_Aim of the task_
For this exercise, reproduce the entries below exactly, but only from the line containing "Comprehensive test runner script" through the line containing "- **2024-01-15**: Created", both included.

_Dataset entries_
##########

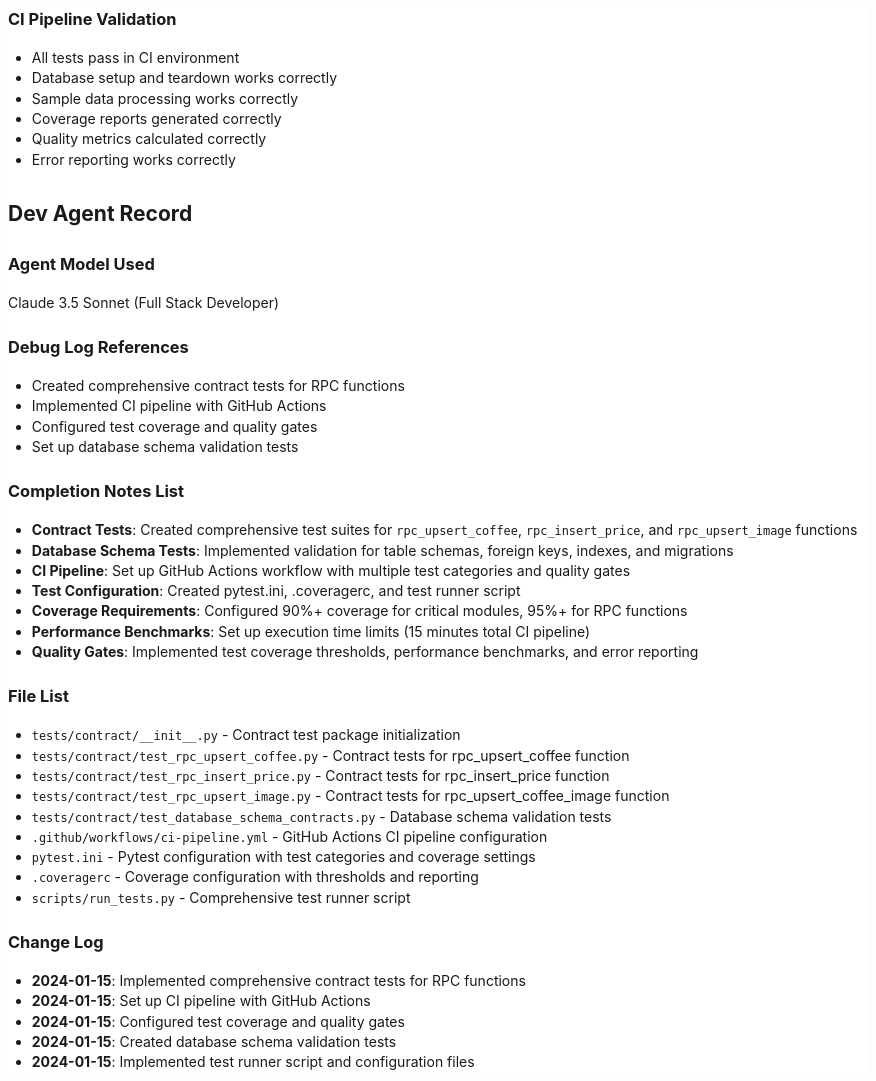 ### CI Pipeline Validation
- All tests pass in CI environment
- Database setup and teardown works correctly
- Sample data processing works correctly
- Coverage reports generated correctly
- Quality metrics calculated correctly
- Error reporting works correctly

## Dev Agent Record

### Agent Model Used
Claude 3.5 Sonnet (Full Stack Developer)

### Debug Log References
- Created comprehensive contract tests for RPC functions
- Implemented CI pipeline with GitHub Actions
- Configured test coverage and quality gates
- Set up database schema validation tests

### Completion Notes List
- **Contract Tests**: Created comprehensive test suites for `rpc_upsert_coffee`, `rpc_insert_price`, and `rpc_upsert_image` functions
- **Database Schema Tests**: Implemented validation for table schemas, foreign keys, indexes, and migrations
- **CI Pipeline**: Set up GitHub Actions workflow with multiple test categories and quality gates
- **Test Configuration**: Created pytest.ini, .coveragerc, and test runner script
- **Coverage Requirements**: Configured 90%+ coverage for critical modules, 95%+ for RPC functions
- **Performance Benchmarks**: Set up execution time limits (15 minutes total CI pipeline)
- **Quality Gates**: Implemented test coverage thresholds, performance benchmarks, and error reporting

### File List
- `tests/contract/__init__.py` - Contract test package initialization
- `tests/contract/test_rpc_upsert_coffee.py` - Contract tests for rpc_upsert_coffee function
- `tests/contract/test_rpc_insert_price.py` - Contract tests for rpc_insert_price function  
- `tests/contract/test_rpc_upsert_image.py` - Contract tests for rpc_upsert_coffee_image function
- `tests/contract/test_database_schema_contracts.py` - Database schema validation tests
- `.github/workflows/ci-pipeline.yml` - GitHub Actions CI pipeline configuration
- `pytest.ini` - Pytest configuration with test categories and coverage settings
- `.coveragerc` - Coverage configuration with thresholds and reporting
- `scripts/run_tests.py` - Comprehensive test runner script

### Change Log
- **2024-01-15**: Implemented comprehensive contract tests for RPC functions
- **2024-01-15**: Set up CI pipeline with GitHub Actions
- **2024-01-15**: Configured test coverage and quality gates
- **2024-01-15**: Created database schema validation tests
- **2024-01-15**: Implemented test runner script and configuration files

##########

_Output of the task_
- `scripts/run_tests.py` - Comprehensive test runner script

### Change Log
- **2024-01-15**: Implemented comprehensive contract tests for RPC functions
- **2024-01-15**: Set up CI pipeline with GitHub Actions
- **2024-01-15**: Configured test coverage and quality gates
- **2024-01-15**: Created database schema validation tests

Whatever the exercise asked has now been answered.